- Monday, November 30, 2020

Not many years in living memory have been as bleak as 2020, but Americans are doing their level best to dispel the gloom during the season of giving. The coronavirus pandemic that dampened Thanksgiving celebrations from coast to coast only sharpened enthusiasm for the ensuing shopping spree of Black Friday. The unfolding holiday period demonstrates there is little market for misery during the most spirit-filled time of the year.

No thanks are due for panicky governors in dozens of states, who tried to give Thanksgiving the feel of confinement by restricting the size of dinner gatherings and threatening arrest of resisters. A long list of major retailers, including the likes of Walmart, Target and Kohl’s, joined the shutdown appeal by keeping their doors closed and shoppers at bay on the day honoring the early Pilgrims and their offering of gratitude.

Undeterred, cyber highways hummed with traffic as homebound shoppers, flush with cash the coronavirus had forced them to conserve, flashed along to make their online purchases. Curbside pickup has proved a winning strategy, allowing customers to gather their goods without hopping from one social-distanced floor sticker to the next at in-store checkout.



Holiday online spending on Thanksgiving Day reached $5.1 billion, a 21.5% increase over last year, according to Google Analytics, and Black Friday sales hit $9 billion, up 21.6%. Small Business Saturday, added to the commercial calendar in 2010, enjoyed sales 545% higher than the previous day as consumers boosted the bottom lines of modest-sized retailers crippled by on-again, off-again coronavirus shutdowns. Receipts from Cyber Monday, when finally tallied, are forecast to add another $11 billion in U.S. business revenue.

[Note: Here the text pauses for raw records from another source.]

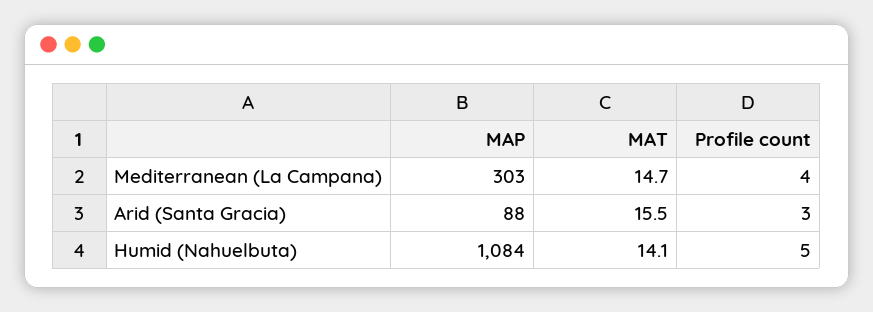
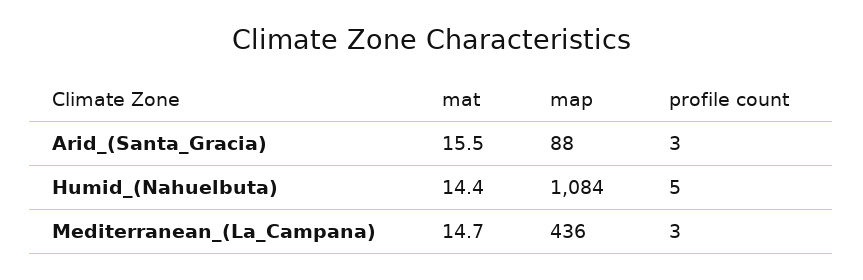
  {
    "MAP": {
-     "Mediterranean (La Campana)": 303,
+     "Mediterranean (La Campana)": 436,
      "Arid (Santa Gracia)": 88,
      "Humid (Nahuelbuta)": 1084
    },
    "MAT": {
      "Mediterranean (La Campana)": 14.7,
      "Arid (Santa Gracia)": 15.5,
-     "Humid (Nahuelbuta)": 14.1
+     "Humid (Nahuelbuta)": 14.4
    },
    "Profile count": {
-     "Mediterranean (La Campana)": 4,
+     "Mediterranean (La Campana)": 3,
      "Arid (Santa Gracia)": 3,
      "Humid (Nahuelbuta)": 5
    }
  }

Total seasonal sales are projected to range from $755.3 billion-$766.7 billion, according to the National Retail Federation, an increase of as much as 5.2% over 2019. The increase in sales adds an extra holiday jingle in the pockets of families thrown out of work by the springtime spread of the virus.

Commerce is a fundamental form of exchange in which human beings satisfy the needs and wants of themselves and each other. You can’t buy happiness, it is said, but fortunately, it comes free of charge through the act of giving. The gift that is America came at great hardship for the Pilgrim forebears, something that their descendants should remember as they prepare their own holiday offerings.

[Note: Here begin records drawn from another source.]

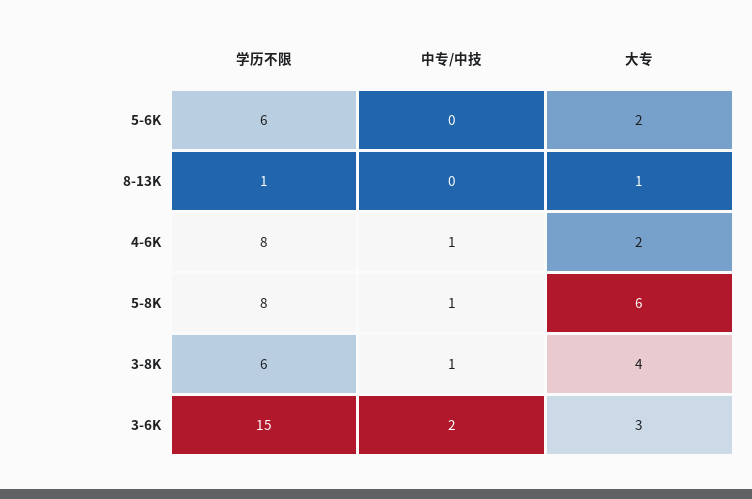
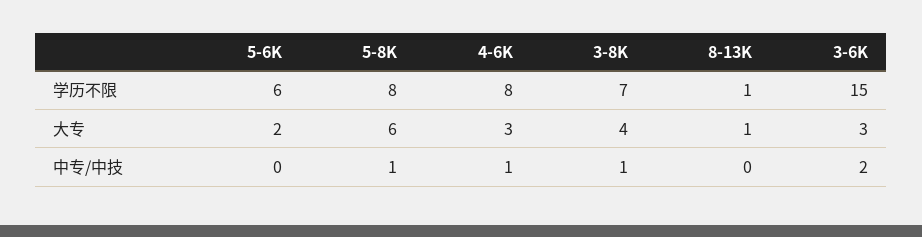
  {
    "学历不限": {
      "5-6K": 6,
      "8-13K": 1,
      "4-6K": 8,
      "5-8K": 8,
-     "3-8K": 6,
+     "3-8K": 7,
      "3-6K": 15
    },
    "中专/中技": {
      "5-6K": 0,
      "8-13K": 0,
      "4-6K": 1,
      "5-8K": 1,
      "3-8K": 1,
      "3-6K": 2
    },
    "大专": {
      "5-6K": 2,
      "8-13K": 1,
-     "4-6K": 2,
+     "4-6K": 3,
      "5-8K": 6,
      "3-8K": 4,
      "3-6K": 3
    }
  }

Moreover, the exertions of contemporary pathfinders are adding to in the brightening spirit of the season. The always-volatile U.S. economy has surged skyward — twice — during the four-year captaincy of President Trump.

Along with rejuvenated prosperity, Mr. Trump has urged citizens to shake off a modern-day taboo and proudly demonstrate holiday cheer by wishing each other a “Merry Christmas.” Even as so-called progressives labor to turn back the pages of history to the pre-Trump era, maintaining that holiday tradition honors his wish to “make America great again.”